» **Problem to work on**:
Write out the records again, exactly. Nothing may be dropped.
___
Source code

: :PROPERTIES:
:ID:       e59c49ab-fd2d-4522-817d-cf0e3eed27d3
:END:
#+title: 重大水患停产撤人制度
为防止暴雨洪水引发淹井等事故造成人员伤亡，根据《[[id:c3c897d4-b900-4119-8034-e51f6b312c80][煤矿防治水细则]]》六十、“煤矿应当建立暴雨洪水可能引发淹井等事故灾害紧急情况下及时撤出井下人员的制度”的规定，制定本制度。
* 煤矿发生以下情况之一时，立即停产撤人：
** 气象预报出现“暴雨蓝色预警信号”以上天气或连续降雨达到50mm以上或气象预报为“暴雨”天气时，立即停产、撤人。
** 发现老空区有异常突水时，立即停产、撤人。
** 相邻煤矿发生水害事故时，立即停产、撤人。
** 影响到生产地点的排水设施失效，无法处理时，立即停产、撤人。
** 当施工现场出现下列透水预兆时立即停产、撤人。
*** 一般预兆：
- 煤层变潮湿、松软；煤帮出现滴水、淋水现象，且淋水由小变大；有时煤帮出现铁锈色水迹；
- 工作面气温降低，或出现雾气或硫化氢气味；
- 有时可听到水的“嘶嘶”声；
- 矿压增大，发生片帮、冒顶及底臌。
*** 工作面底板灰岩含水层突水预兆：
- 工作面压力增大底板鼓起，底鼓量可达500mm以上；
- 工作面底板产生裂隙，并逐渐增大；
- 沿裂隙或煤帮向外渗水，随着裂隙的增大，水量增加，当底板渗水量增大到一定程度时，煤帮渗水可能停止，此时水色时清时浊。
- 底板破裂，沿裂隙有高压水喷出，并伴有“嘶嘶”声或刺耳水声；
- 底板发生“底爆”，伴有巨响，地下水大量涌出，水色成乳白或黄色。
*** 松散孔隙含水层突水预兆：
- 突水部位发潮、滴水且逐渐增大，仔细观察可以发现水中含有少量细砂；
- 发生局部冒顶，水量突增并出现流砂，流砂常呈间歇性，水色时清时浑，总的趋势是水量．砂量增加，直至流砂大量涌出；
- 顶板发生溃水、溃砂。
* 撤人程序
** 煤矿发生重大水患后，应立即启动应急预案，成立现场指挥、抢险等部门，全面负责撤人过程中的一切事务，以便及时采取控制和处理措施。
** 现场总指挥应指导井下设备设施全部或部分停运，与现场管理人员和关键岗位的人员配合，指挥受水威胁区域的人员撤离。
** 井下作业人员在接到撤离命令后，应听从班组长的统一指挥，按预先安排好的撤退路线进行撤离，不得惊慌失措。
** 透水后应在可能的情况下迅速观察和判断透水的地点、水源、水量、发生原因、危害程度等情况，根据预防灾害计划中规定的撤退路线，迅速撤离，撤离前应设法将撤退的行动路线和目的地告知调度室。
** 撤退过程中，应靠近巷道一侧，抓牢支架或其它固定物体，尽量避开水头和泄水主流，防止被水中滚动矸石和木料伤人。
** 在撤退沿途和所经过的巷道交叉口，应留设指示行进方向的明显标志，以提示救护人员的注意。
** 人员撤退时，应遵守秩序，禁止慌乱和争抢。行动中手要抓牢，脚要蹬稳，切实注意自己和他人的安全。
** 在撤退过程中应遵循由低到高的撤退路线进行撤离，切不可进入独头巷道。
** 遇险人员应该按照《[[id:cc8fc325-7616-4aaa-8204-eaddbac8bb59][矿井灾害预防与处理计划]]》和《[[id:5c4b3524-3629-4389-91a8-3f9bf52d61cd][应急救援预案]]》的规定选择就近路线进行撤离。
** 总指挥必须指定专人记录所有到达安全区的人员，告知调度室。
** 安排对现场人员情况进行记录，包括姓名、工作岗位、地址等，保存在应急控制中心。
___
» **Result**:
Source code

: :PROPERTIES:
:ID:       e59c49ab-fd2d-4522-817d-cf0e3eed27d3
:END:
#+title: 重大水患停产撤人制度
为防止暴雨洪水引发淹井等事故造成人员伤亡，根据《[[id:c3c897d4-b900-4119-8034-e51f6b312c80][煤矿防治水细则]]》六十、“煤矿应当建立暴雨洪水可能引发淹井等事故灾害紧急情况下及时撤出井下人员的制度”的规定，制定本制度。
* 煤矿发生以下情况之一时，立即停产撤人：
** 气象预报出现“暴雨蓝色预警信号”以上天气或连续降雨达到50mm以上或气象预报为“暴雨”天气时，立即停产、撤人。
** 发现老空区有异常突水时，立即停产、撤人。
** 相邻煤矿发生水害事故时，立即停产、撤人。
** 影响到生产地点的排水设施失效，无法处理时，立即停产、撤人。
** 当施工现场出现下列透水预兆时立即停产、撤人。
*** 一般预兆：
- 煤层变潮湿、松软；煤帮出现滴水、淋水现象，且淋水由小变大；有时煤帮出现铁锈色水迹；
- 工作面气温降低，或出现雾气或硫化氢气味；
- 有时可听到水的“嘶嘶”声；
- 矿压增大，发生片帮、冒顶及底臌。
*** 工作面底板灰岩含水层突水预兆：
- 工作面压力增大底板鼓起，底鼓量可达500mm以上；
- 工作面底板产生裂隙，并逐渐增大；
- 沿裂隙或煤帮向外渗水，随着裂隙的增大，水量增加，当底板渗水量增大到一定程度时，煤帮渗水可能停止，此时水色时清时浊。
- 底板破裂，沿裂隙有高压水喷出，并伴有“嘶嘶”声或刺耳水声；
- 底板发生“底爆”，伴有巨响，地下水大量涌出，水色成乳白或黄色。
*** 松散孔隙含水层突水预兆：
- 突水部位发潮、滴水且逐渐增大，仔细观察可以发现水中含有少量细砂；
- 发生局部冒顶，水量突增并出现流砂，流砂常呈间歇性，水色时清时浑，总的趋势是水量．砂量增加，直至流砂大量涌出；
- 顶板发生溃水、溃砂。
* 撤人程序
** 煤矿发生重大水患后，应立即启动应急预案，成立现场指挥、抢险等部门，全面负责撤人过程中的一切事务，以便及时采取控制和处理措施。
** 现场总指挥应指导井下设备设施全部或部分停运，与现场管理人员和关键岗位的人员配合，指挥受水威胁区域的人员撤离。
** 井下作业人员在接到撤离命令后，应听从班组长的统一指挥，按预先安排好的撤退路线进行撤离，不得惊慌失措。
** 透水后应在可能的情况下迅速观察和判断透水的地点、水源、水量、发生原因、危害程度等情况，根据预防灾害计划中规定的撤退路线，迅速撤离，撤离前应设法将撤退的行动路线和目的地告知调度室。
** 撤退过程中，应靠近巷道一侧，抓牢支架或其它固定物体，尽量避开水头和泄水主流，防止被水中滚动矸石和木料伤人。
** 在撤退沿途和所经过的巷道交叉口，应留设指示行进方向的明显标志，以提示救护人员的注意。
** 人员撤退时，应遵守秩序，禁止慌乱和争抢。行动中手要抓牢，脚要蹬稳，切实注意自己和他人的安全。
** 在撤退过程中应遵循由低到高的撤退路线进行撤离，切不可进入独头巷道。
** 遇险人员应该按照《[[id:cc8fc325-7616-4aaa-8204-eaddbac8bb59][矿井灾害预防与处理计划]]》和《[[id:5c4b3524-3629-4389-91a8-3f9bf52d61cd][应急救援预案]]》的规定选择就近路线进行撤离。
** 总指挥必须指定专人记录所有到达安全区的人员，告知调度室。
** 安排对现场人员情况进行记录，包括姓名、工作岗位、地址等，保存在应急控制中心。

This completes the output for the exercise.